Die Feministische Ökonomie ist eine kritische Antwort auf die traditionellen Wirtschaftstheorien. Sie stellt die vorherrschenden Ansätze in Frage, die sich auf unbegrenztes Wachstum und eine Denkweise konzentrieren, die die Welt ausschliesslich oder grösstenteils aus der Perspektive männlicher Menschen betrachtet (Androzentrismus).
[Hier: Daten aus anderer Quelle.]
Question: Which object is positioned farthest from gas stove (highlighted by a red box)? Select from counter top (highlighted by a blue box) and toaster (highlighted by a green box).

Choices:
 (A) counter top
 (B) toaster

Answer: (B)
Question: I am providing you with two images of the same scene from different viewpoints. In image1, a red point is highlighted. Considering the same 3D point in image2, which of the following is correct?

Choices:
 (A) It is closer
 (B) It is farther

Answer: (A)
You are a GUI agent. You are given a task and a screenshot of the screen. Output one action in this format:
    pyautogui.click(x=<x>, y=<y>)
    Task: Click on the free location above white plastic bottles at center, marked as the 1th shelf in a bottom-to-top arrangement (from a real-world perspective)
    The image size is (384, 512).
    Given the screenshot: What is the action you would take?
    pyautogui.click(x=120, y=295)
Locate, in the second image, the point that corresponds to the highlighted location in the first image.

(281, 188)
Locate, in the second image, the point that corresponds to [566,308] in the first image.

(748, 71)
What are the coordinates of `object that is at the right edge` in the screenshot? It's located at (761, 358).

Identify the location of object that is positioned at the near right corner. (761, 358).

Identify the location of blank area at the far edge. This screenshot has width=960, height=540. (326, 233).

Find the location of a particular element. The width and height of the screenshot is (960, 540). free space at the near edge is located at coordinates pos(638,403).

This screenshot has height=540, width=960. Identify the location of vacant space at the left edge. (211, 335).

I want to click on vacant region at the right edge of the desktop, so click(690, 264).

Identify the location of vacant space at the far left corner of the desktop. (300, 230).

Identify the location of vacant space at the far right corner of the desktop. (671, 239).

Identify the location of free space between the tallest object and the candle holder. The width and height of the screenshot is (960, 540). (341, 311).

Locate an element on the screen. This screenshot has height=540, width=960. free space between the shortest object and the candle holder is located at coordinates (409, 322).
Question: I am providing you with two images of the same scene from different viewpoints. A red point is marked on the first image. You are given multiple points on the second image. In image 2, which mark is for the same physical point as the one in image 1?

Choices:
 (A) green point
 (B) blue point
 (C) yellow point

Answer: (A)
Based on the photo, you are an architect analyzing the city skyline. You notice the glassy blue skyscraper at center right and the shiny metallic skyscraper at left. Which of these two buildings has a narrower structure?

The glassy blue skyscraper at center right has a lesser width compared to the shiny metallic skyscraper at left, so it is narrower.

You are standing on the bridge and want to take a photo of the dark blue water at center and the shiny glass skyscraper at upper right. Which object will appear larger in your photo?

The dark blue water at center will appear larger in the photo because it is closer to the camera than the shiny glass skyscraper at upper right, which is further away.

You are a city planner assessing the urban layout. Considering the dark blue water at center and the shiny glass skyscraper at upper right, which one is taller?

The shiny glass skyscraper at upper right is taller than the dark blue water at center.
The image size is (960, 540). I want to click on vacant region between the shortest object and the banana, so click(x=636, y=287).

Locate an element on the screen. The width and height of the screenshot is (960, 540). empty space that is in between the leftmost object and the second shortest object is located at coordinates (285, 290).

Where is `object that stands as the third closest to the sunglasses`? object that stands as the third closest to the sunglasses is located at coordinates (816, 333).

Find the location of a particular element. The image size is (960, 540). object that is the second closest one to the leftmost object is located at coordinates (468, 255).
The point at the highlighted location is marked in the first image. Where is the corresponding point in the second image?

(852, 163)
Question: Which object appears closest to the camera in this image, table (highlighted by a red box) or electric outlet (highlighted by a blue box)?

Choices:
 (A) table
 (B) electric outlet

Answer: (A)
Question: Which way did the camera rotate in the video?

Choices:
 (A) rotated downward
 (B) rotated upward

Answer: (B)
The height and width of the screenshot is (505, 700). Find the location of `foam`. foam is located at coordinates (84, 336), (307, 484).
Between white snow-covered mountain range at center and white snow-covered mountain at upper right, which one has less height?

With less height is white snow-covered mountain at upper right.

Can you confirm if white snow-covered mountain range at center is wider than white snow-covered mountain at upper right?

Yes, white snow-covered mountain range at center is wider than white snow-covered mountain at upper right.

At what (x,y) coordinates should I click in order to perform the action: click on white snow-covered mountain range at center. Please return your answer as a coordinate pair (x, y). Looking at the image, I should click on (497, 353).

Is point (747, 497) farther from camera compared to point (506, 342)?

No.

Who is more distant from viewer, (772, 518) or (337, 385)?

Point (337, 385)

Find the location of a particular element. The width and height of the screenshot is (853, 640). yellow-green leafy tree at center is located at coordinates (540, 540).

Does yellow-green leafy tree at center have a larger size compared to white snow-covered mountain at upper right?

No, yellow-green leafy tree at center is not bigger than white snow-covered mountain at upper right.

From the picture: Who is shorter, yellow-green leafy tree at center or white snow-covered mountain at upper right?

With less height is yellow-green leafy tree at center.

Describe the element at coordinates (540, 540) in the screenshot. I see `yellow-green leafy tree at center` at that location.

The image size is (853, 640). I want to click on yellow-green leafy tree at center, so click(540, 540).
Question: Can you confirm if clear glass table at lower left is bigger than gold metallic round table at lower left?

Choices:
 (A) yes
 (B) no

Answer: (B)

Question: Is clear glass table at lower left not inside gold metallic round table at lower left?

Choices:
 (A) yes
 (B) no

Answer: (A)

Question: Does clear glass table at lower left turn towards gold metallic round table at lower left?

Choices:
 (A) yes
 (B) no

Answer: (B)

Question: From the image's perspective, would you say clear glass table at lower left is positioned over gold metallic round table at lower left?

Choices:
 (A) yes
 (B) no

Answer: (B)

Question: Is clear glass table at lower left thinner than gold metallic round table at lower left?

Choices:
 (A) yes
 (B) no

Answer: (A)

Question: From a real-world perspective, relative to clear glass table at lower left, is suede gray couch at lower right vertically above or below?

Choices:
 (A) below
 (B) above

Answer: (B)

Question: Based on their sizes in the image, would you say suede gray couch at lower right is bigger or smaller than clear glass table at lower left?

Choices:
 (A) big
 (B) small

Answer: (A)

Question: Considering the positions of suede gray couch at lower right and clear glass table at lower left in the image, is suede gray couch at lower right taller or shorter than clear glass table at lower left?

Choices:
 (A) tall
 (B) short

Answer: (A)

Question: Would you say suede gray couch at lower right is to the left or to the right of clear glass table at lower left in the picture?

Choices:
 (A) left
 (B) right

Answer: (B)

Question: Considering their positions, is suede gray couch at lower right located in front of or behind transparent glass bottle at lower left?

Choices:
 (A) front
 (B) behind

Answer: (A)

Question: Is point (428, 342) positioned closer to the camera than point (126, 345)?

Sie bietet einen Rahmen für eine sozioökonomische Transformation und den Aufbau von Volkswirtschaften, die auf Gerechtigkeit und Fairness basieren.

Die Feministische Ökonomie konzentriert sich auf die gerechte Verteilung von Ressourcen. Ihr Schwerpunkt liegt dabei auf Nachhaltigkeit, Gesundheit, Solidarität und Kooperation, indem sie ökologische und ökonomische Überlegungen einbezieht. Sie versucht, die Ungleichheiten zu beheben, die profit- und wachstumsgetriebenen Wirtschaftssystemen innewohnen, und stellt den Schutz der natürlichen Lebensgrundlagen in den Vordergrund. Zu den Schlüsselprinzipien gehören die Anerkennung und der Ausgleich unsichtbarer und unbezahlter Arbeit wie Haus- und Pflegearbeit. Sie stärkt die reproduktive Arbeit gegenüber der produktiven Arbeit. Dies im Einklang mit der Erkenntnis, dass «Lebensfähigkeit» etwas Zyklisches ist. Regeneration und Reproduktion werden als das Kernstück von Leben und Wirtschaften betrachtet und sollen entsprechend gestärkt werden.

Der Schutz vor Gewalt in der Rohstoffindustrie und die Stärkung des Arbeitsrechts sind ein weiterer Grundpfeiler dieses Ansatzes. Die Feministische Ökonomie legt zudem grossen Wert auf Investitionen in die Care Ökonomie sowie in die Verpflichtung zur Gewährleistung einer qualitativ hochwertigen Gesundheitsversorgung.